▸ DIRECTION:
Count the lines in the entries below that contain the string "azim", with case counting, and reply with the number alone.

▸ DATA TO USE:
begin

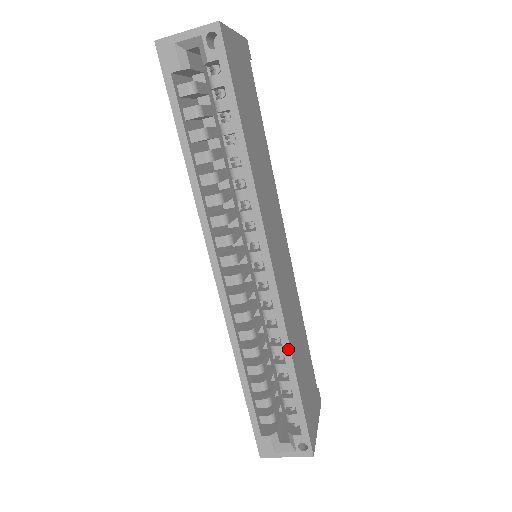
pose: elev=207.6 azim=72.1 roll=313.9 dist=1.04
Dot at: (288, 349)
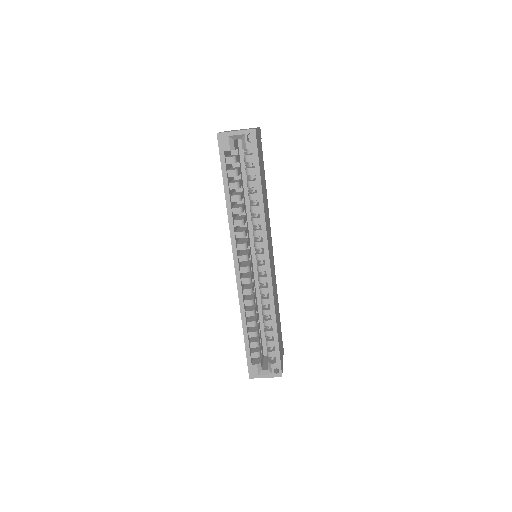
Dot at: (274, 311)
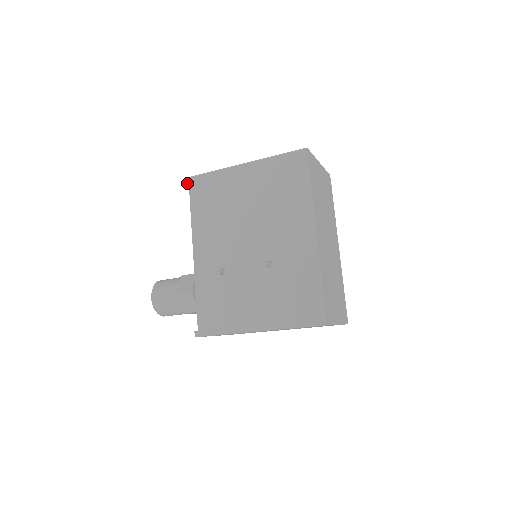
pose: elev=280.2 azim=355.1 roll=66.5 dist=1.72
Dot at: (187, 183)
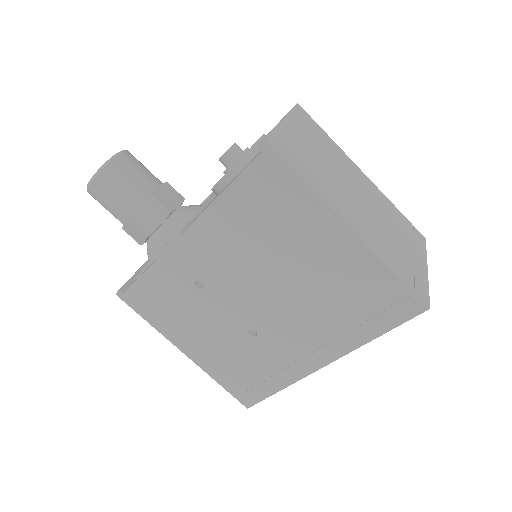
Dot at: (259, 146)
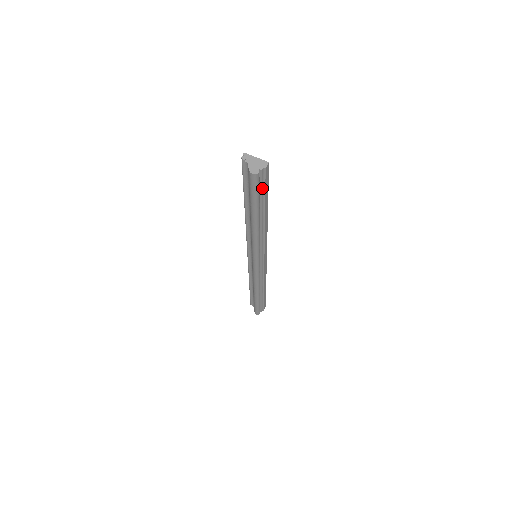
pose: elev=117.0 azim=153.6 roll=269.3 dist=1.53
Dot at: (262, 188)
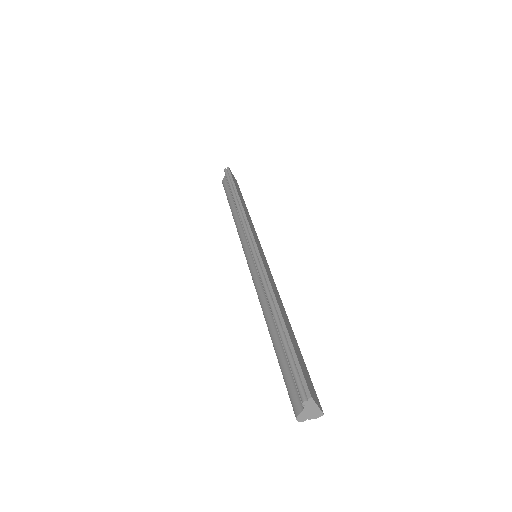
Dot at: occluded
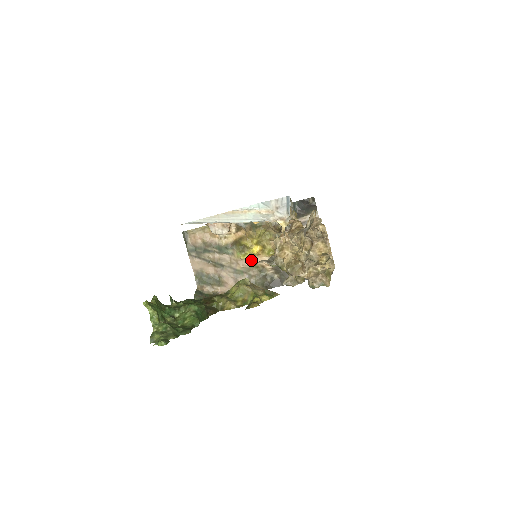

end
begin

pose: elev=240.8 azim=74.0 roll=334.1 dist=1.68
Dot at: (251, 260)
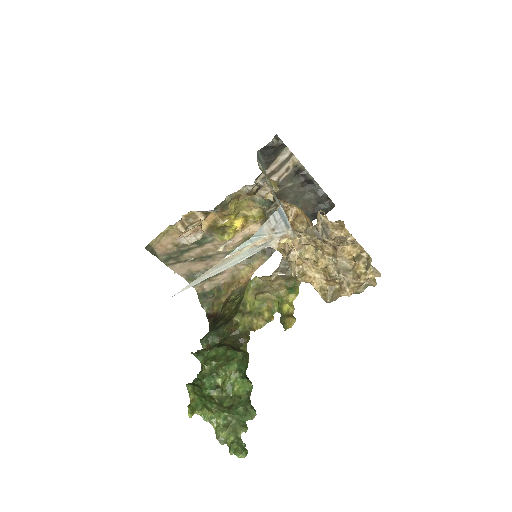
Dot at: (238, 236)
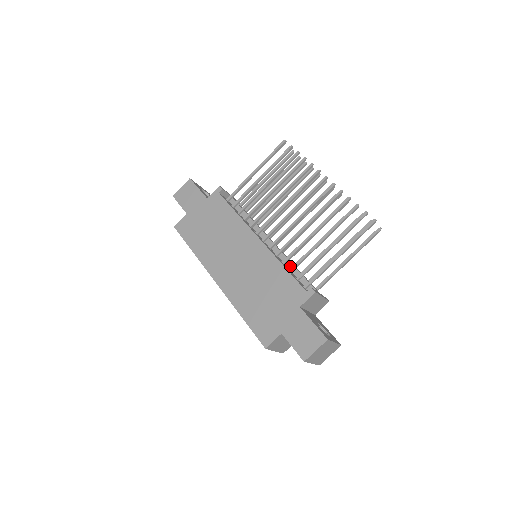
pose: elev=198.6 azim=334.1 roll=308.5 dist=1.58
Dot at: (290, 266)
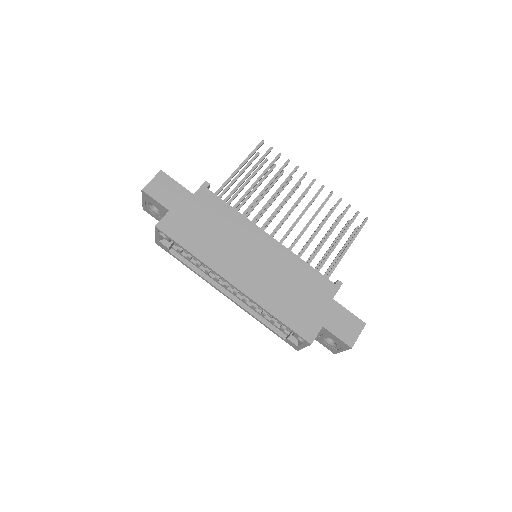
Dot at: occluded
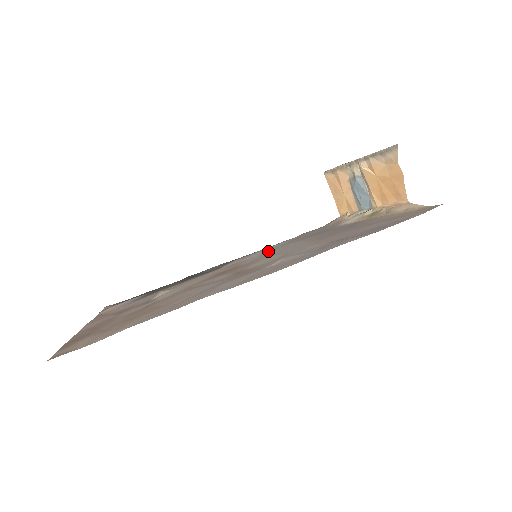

end
begin

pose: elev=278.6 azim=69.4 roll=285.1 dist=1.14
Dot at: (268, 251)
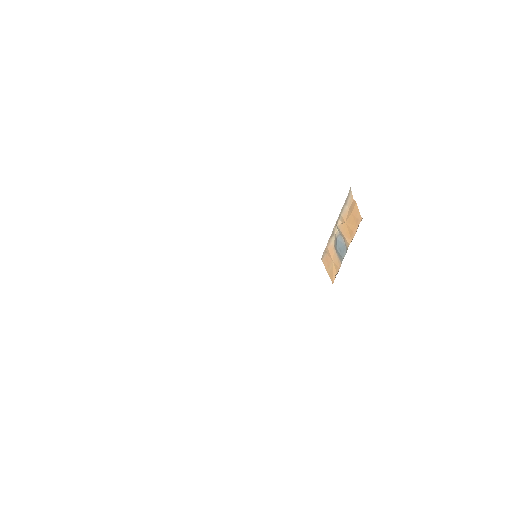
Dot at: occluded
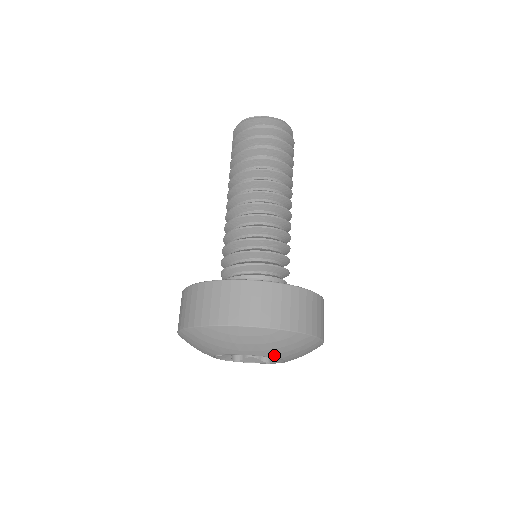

end

▸ RESPONSE:
6